● **Extract provided**
______________________________
He was quickly corrected by Anthony Morse, the builder's pre-development manager. There's no way anyone will see the highway over the large new buildings, he said.
Jack Weber, who lives on Cara Court behind the site with his wife and three daughters, said he installed a large picture window in the back wall of his house just so his family could see the huge oak tree on the Sauter property. The tree was cut down recently.
"My three daughters and my wife cried when they ripped down that majestic oak," he told Morse and Scott M. Zimmerly, Wood's development associate on the project.
Zimmerly said the company wants to save as many mature trees as possible, but that this one was right in the middle of the hill, and the tree's roots spread so far it couldn't be retained. The county requires a 30-foot setback around the property perimeter, which should allow most trees to stay.
Traffic is another major worry for residents. Morse and Zimmerly said the only access to the apartments will be from Oak West Drive, a half-block from busy Rogers Avenue. The residents have visions of dozens of vehicles lining their small street in rush hours, waiting to exit onto Rogers.
"You're taking 150 cars and trying to get out onto Rogers Avenue?" asked a skeptical Laurie Gregg. "Have you tried that in the morning?"
What would happen in an emergency, if the entire neighborhood needed to exit at once, she wondered.
Gregg, Rochlin and the other neighbors have become used to seeing the acres of grass, the big trees and solitary old house, and the idea of a busy, multistory apartment complex was not a welcome thought.
However upset the current residents are, Mary Catherine Sauter and her family saw far more changes over the decades. Her son, who still lives nearby, has become resigned to them.
"Things change," Sauter, 75, said stoically. He did not attend the meeting, he said, since the family no longer owns the property.
Mrs. Sauter died seven years ago at 91, and her family cleared the place of her possessions two years later. The family sold the last 6 acres to Security Development, a local firm owned by relatives of the Sauters, for $650,000, according to assessment records. The most recent assessment doubled the property's value to $1.2 million, records show.
Wood Partners is the contract buyer, Zimmerly said, but Security partner James R. "Rob" Moxley III declined to disclose the sale price.
______________________________
● **Recorded information**
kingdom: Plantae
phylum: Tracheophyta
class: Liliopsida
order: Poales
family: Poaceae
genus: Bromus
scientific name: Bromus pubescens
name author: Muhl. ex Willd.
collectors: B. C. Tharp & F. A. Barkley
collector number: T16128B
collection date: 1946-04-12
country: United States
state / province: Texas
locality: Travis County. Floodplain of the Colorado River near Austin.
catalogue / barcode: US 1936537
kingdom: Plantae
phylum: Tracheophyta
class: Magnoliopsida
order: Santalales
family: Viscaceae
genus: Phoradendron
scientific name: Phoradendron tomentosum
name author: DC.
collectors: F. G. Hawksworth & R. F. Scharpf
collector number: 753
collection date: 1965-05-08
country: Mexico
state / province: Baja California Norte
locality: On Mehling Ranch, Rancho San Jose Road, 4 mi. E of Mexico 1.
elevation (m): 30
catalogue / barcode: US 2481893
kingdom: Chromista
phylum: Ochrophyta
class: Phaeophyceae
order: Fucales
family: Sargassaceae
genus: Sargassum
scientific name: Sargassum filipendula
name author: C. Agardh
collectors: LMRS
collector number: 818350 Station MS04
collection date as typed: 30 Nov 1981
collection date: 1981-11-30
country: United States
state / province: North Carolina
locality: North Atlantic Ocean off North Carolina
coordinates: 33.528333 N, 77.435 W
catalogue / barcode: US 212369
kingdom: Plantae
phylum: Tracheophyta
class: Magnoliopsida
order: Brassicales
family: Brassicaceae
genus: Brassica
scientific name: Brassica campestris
______________________________
● **Required actions**
(a) From the article on the Sauter property development, reproduce word for word the part that opens with the words containing "Zimmerly said the company" and closes with "once, she wondered.".
(b) Name every street, road, or avenue that the article on the Sauter property development mentions.

● **Problem solutions**
(a)
Zimmerly said the company wants to save as many mature trees as possible, but that this one was right in the middle of the hill, and the tree's roots spread so far it couldn't be retained. The county requires a 30-foot setback around the property perimeter, which should allow most trees to stay.
Traffic is another major worry for residents. Morse and Zimmerly said the only access to the apartments will be from Oak West Drive, a half-block from busy Rogers Avenue. The residents have visions of dozens of vehicles lining their small street in rush hours, waiting to exit onto Rogers.
"You're taking 150 cars and trying to get out onto Rogers Avenue?" asked a skeptical Laurie Gregg. "Have you tried that in the morning?"
What would happen in an emergency, if the entire neighborhood needed to exit at once, she wondered.

(b)
Cara Court
Oak West Drive
Rogers Avenue